---------- PROVIDED INFORMATION
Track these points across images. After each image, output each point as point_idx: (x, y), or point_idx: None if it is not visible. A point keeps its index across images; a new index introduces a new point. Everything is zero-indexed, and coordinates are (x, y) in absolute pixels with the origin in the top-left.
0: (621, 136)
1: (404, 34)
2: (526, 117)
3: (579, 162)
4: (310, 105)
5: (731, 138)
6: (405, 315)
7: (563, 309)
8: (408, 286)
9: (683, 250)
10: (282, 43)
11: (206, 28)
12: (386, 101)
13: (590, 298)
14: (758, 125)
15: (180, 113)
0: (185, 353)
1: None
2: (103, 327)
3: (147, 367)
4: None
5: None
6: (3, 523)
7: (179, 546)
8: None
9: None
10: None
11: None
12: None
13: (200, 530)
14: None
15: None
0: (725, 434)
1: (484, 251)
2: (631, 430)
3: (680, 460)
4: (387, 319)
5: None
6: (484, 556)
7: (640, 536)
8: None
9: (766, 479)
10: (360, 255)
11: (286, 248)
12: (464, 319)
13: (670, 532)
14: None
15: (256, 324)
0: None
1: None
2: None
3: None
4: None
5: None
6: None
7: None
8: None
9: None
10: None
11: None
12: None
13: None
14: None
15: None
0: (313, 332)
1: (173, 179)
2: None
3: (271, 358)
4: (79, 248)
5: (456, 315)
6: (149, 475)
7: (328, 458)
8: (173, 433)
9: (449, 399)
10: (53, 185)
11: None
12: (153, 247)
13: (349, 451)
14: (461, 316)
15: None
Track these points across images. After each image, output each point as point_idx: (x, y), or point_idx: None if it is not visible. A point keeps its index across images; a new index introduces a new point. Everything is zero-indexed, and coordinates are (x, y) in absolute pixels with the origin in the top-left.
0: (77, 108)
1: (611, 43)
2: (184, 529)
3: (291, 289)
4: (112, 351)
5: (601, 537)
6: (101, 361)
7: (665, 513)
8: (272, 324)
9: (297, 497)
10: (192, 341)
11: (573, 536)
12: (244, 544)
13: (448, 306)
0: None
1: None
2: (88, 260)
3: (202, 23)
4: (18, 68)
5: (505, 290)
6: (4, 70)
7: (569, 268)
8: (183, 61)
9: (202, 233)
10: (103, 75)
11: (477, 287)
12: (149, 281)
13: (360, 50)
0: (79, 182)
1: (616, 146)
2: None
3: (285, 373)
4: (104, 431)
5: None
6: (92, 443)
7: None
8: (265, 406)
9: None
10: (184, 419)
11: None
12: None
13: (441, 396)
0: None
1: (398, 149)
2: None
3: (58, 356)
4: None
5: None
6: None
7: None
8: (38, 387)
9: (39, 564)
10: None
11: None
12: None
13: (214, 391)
--------------------
## WHAT TO DO
Can you rewrite the material with "Track" swapped for "Follow" everywhere it occurs, leaving everything else as it is?

## SOLUTION TO THIS EXERCISE
Follow these points across images. After each image, output each point as point_idx: (x, y), or point_idx: None if it is not visible. A point keeps its index across images; a new index introduces a new point. Everything is zero-indexed, and coordinates are (x, y) in absolute pixels with the origin in the top-left.
0: (621, 136)
1: (404, 34)
2: (526, 117)
3: (579, 162)
4: (310, 105)
5: (731, 138)
6: (405, 315)
7: (563, 309)
8: (408, 286)
9: (683, 250)
10: (282, 43)
11: (206, 28)
12: (386, 101)
13: (590, 298)
14: (758, 125)
15: (180, 113)
0: (185, 353)
1: None
2: (103, 327)
3: (147, 367)
4: None
5: None
6: (3, 523)
7: (179, 546)
8: None
9: None
10: None
11: None
12: None
13: (200, 530)
14: None
15: None
0: (725, 434)
1: (484, 251)
2: (631, 430)
3: (680, 460)
4: (387, 319)
5: None
6: (484, 556)
7: (640, 536)
8: None
9: (766, 479)
10: (360, 255)
11: (286, 248)
12: (464, 319)
13: (670, 532)
14: None
15: (256, 324)
0: None
1: None
2: None
3: None
4: None
5: None
6: None
7: None
8: None
9: None
10: None
11: None
12: None
13: None
14: None
15: None
0: (313, 332)
1: (173, 179)
2: None
3: (271, 358)
4: (79, 248)
5: (456, 315)
6: (149, 475)
7: (328, 458)
8: (173, 433)
9: (449, 399)
10: (53, 185)
11: None
12: (153, 247)
13: (349, 451)
14: (461, 316)
15: None
Follow these points across images. After each image, output each point as point_idx: (x, y), or point_idx: None if it is not visible. A point keeps its index across images; a new index introduces a new point. Everything is zero-indexed, and coordinates are (x, y) in absolute pixels with the origin in the top-left.
0: (77, 108)
1: (611, 43)
2: (184, 529)
3: (291, 289)
4: (112, 351)
5: (601, 537)
6: (101, 361)
7: (665, 513)
8: (272, 324)
9: (297, 497)
10: (192, 341)
11: (573, 536)
12: (244, 544)
13: (448, 306)
0: None
1: None
2: (88, 260)
3: (202, 23)
4: (18, 68)
5: (505, 290)
6: (4, 70)
7: (569, 268)
8: (183, 61)
9: (202, 233)
10: (103, 75)
11: (477, 287)
12: (149, 281)
13: (360, 50)
0: (79, 182)
1: (616, 146)
2: None
3: (285, 373)
4: (104, 431)
5: None
6: (92, 443)
7: None
8: (265, 406)
9: None
10: (184, 419)
11: None
12: None
13: (441, 396)
0: None
1: (398, 149)
2: None
3: (58, 356)
4: None
5: None
6: None
7: None
8: (38, 387)
9: (39, 564)
10: None
11: None
12: None
13: (214, 391)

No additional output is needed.